= Task description =
Copy the lines of the records word for word, starting at the line containing "right ankle: (879, 590, 1)" and ending at the line containing "right ankle: (1059, 604, -4)", with both of those lines included.

= Extracted records =
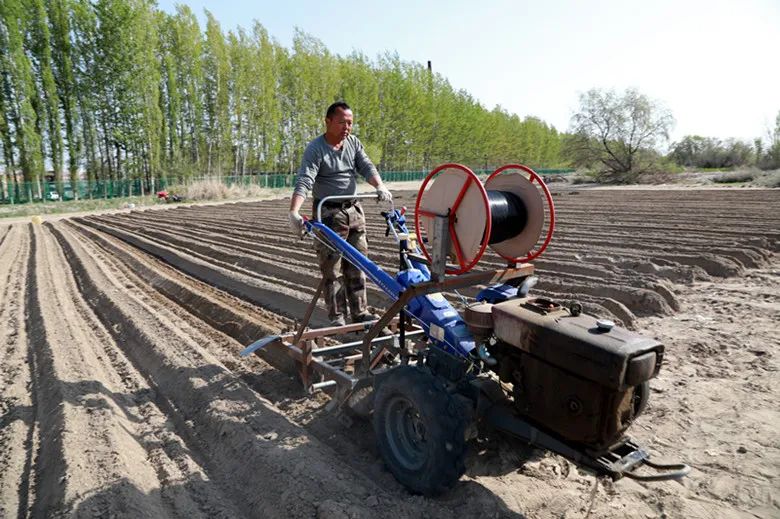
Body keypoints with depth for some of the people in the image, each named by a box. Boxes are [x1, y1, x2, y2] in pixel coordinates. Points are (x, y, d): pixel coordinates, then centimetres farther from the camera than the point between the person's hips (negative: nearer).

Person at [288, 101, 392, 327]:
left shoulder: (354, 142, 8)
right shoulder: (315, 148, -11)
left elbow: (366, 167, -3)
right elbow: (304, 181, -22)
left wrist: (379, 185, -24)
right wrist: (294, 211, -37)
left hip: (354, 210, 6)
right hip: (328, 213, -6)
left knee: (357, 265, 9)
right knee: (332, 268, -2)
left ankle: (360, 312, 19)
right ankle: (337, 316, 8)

* * *

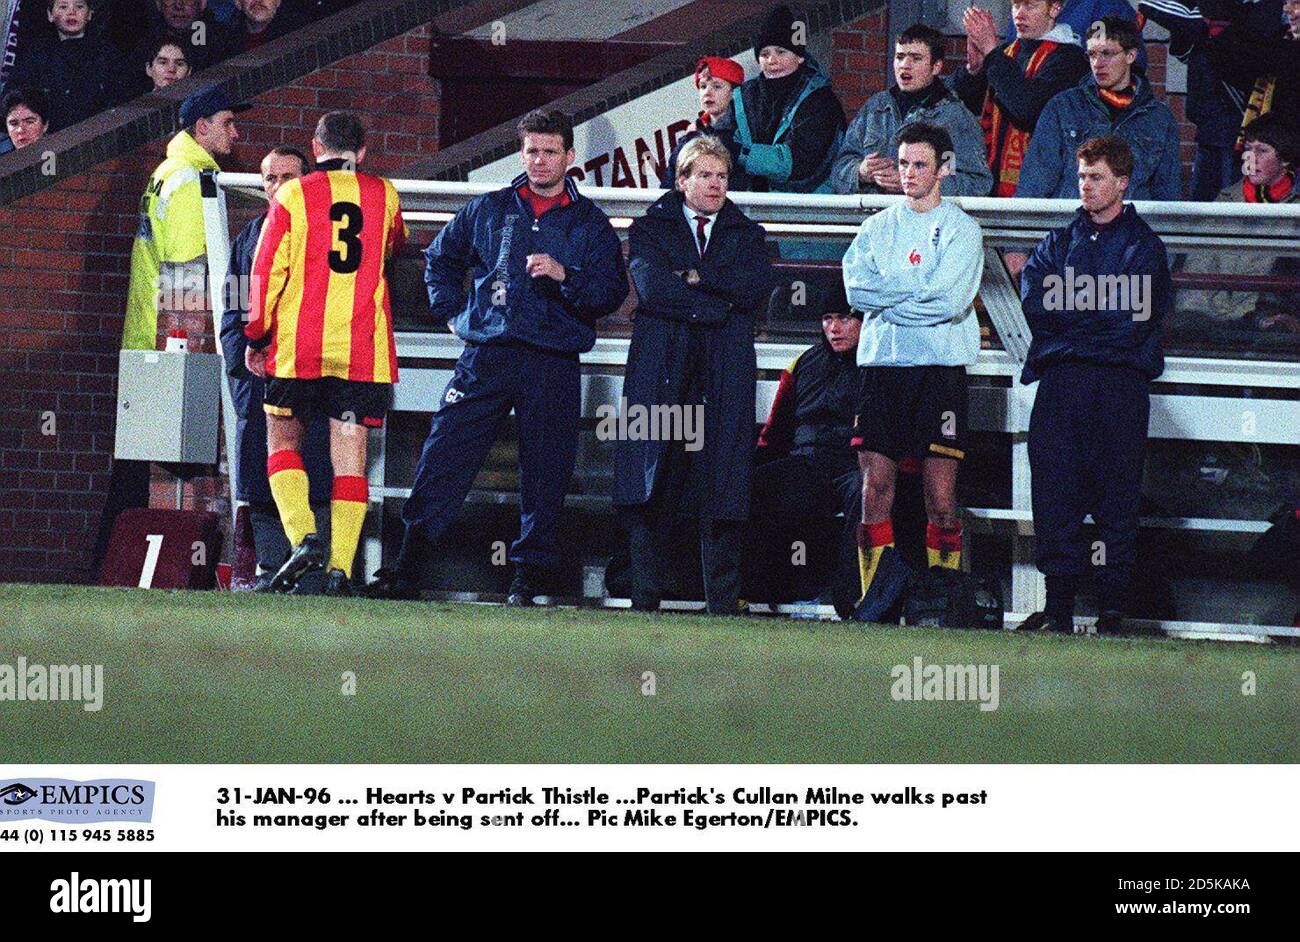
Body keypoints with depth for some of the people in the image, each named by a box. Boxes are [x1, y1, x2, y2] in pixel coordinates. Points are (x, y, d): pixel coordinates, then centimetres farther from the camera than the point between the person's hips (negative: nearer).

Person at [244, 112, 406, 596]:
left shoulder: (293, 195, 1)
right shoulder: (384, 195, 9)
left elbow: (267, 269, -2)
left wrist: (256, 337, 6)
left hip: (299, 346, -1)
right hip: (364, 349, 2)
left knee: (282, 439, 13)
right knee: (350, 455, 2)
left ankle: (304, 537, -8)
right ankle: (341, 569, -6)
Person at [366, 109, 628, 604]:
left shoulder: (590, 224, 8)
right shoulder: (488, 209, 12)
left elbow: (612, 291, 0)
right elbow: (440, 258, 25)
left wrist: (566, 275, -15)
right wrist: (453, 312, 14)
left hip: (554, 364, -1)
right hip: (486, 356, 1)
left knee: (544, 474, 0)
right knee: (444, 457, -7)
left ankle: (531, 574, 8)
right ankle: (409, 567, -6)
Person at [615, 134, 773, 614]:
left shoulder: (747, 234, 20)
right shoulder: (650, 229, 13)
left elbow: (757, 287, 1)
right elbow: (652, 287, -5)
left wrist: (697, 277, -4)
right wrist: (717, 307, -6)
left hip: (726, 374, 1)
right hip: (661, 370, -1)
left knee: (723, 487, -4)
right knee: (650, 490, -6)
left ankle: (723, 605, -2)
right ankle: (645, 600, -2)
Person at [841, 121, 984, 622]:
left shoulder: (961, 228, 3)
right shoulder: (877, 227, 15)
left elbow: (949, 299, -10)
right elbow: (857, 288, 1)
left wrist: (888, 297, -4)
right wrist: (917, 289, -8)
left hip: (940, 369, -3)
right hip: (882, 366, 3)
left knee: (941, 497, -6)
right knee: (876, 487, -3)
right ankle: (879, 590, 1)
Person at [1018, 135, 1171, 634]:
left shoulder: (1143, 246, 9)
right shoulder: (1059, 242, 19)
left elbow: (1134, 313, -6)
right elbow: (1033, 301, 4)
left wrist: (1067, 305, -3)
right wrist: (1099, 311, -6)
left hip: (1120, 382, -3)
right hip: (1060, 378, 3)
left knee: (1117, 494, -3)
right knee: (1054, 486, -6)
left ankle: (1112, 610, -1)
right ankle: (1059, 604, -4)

= Response box =
right ankle: (879, 590, 1)
Person at [1018, 135, 1171, 634]:
left shoulder: (1143, 246, 9)
right shoulder: (1059, 242, 19)
left elbow: (1134, 313, -6)
right elbow: (1033, 301, 4)
left wrist: (1067, 305, -3)
right wrist: (1099, 311, -6)
left hip: (1120, 382, -3)
right hip: (1060, 378, 3)
left knee: (1117, 494, -3)
right knee: (1054, 486, -6)
left ankle: (1112, 610, -1)
right ankle: (1059, 604, -4)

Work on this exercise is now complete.